The task>
Give the lines of the records as a numbered list, from the start of the records through the line holding "What is the approximate value at 2?", inclusive, with blank lines left out.

[Stored entries]

--------------------------------

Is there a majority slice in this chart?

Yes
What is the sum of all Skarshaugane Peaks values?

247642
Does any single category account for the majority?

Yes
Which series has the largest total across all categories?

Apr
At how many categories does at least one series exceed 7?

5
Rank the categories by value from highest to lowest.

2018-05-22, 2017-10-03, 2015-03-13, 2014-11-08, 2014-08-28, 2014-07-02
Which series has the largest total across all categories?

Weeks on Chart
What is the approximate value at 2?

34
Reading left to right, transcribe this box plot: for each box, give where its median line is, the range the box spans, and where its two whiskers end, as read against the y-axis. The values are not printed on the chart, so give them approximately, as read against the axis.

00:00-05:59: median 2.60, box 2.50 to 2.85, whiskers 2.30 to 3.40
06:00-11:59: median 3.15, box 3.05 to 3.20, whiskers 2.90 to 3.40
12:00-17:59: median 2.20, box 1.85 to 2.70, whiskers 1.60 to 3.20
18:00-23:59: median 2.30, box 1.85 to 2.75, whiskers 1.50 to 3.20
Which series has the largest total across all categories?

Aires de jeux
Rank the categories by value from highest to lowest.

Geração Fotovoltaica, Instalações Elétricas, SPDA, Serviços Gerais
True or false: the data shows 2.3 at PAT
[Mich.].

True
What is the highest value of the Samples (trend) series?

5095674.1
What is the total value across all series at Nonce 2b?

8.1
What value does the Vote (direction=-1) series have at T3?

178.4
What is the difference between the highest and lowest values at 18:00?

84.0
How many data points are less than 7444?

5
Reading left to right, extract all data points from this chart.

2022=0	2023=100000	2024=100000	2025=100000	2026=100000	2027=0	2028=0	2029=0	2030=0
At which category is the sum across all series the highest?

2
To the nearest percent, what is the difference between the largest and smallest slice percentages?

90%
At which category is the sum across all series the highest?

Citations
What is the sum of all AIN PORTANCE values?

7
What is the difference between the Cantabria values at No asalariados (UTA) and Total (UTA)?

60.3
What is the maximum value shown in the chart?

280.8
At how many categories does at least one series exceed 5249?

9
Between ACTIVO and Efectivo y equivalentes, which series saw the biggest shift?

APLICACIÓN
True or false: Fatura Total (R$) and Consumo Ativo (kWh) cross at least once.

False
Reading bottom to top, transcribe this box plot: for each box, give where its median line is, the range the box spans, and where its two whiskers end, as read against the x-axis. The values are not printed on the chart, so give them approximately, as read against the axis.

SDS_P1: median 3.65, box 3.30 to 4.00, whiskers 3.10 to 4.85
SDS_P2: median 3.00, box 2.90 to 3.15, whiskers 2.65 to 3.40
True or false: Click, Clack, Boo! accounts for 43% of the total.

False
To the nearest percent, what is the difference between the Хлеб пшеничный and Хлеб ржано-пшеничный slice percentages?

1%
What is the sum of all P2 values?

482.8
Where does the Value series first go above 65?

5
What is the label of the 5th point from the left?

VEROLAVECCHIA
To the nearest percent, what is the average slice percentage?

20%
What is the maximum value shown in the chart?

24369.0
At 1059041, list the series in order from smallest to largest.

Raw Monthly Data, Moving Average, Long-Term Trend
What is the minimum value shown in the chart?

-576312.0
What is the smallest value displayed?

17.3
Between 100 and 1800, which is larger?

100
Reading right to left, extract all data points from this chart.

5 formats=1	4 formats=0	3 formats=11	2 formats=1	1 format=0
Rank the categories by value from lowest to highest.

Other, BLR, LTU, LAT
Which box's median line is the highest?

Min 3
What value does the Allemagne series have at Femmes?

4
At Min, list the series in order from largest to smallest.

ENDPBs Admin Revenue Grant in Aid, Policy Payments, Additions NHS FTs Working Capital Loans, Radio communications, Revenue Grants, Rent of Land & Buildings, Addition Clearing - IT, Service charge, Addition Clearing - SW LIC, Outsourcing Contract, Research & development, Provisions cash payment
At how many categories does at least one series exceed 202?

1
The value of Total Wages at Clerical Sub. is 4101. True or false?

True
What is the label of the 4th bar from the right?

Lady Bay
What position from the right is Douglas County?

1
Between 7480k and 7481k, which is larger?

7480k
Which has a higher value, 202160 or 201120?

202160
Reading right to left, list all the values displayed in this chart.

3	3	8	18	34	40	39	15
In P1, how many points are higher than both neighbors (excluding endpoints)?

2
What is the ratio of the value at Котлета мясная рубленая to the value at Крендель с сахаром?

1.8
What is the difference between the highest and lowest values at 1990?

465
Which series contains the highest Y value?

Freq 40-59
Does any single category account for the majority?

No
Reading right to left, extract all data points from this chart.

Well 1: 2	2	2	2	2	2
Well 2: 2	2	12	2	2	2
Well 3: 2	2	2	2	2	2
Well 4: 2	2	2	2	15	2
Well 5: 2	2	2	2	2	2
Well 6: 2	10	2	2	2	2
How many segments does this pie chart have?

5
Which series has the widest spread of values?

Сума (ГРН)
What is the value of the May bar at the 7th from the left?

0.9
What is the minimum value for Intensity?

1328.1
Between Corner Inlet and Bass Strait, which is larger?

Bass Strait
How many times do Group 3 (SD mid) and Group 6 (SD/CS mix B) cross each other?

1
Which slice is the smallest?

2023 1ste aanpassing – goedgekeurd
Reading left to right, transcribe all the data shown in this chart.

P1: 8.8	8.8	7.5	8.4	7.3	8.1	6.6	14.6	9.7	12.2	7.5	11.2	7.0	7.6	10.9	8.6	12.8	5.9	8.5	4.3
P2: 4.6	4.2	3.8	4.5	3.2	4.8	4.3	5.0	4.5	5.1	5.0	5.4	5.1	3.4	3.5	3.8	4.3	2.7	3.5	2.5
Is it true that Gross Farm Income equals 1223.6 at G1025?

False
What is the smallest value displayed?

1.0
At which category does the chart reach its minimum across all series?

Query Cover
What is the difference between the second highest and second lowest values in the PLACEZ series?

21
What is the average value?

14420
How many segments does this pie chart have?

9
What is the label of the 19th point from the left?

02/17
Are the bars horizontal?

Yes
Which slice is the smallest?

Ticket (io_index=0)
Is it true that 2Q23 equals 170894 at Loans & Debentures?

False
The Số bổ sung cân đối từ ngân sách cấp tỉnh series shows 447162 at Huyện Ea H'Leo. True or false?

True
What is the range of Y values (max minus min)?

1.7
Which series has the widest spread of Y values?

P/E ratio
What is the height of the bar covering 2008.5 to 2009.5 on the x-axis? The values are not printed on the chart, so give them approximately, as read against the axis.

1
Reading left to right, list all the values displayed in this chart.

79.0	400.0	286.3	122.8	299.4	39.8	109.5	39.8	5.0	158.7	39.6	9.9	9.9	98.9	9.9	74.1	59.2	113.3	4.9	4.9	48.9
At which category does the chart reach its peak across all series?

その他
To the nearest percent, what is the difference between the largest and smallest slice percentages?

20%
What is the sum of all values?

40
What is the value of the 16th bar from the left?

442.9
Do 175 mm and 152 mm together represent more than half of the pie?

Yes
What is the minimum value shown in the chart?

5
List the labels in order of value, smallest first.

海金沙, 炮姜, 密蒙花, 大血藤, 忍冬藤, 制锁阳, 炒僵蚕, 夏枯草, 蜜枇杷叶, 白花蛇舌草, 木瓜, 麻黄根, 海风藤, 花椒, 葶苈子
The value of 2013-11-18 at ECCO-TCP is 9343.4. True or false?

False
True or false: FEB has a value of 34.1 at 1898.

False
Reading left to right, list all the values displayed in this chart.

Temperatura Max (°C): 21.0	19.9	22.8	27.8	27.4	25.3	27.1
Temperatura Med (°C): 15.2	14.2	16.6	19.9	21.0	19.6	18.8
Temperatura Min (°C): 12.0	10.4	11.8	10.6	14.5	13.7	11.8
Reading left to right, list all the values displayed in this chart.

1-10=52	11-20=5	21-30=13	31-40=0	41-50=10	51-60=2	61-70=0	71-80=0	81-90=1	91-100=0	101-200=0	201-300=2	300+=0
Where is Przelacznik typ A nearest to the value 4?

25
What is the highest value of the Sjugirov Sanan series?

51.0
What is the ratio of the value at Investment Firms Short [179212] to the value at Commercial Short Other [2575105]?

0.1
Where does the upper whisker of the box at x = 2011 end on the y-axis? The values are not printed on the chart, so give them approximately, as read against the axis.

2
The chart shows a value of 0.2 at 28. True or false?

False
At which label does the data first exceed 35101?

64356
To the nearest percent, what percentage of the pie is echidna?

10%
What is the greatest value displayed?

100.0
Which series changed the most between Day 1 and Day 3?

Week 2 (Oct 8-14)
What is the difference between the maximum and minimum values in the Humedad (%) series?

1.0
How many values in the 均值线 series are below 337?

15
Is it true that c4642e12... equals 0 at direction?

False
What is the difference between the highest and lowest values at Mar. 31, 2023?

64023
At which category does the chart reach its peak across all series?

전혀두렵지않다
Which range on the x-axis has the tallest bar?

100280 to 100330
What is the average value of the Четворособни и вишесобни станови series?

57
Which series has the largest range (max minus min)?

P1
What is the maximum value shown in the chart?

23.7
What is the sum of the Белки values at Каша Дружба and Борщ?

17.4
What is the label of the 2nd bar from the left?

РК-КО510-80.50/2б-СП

--------------------------------

Answer to this problem>
1. Is there a majority slice in this chart?
2. Yes
3. What is the sum of all Skarshaugane Peaks values?
4. 247642
5. Does any single category account for the majority?
6. Yes
7. Which series has the largest total across all categories?
8. Apr
9. At how many categories does at least one series exceed 7?
10. 5
11. Rank the categories by value from highest to lowest.
12. 2018-05-22, 2017-10-03, 2015-03-13, 2014-11-08, 2014-08-28, 2014-07-02
13. Which series has the largest total across all categories?
14. Weeks on Chart
15. What is the approximate value at 2?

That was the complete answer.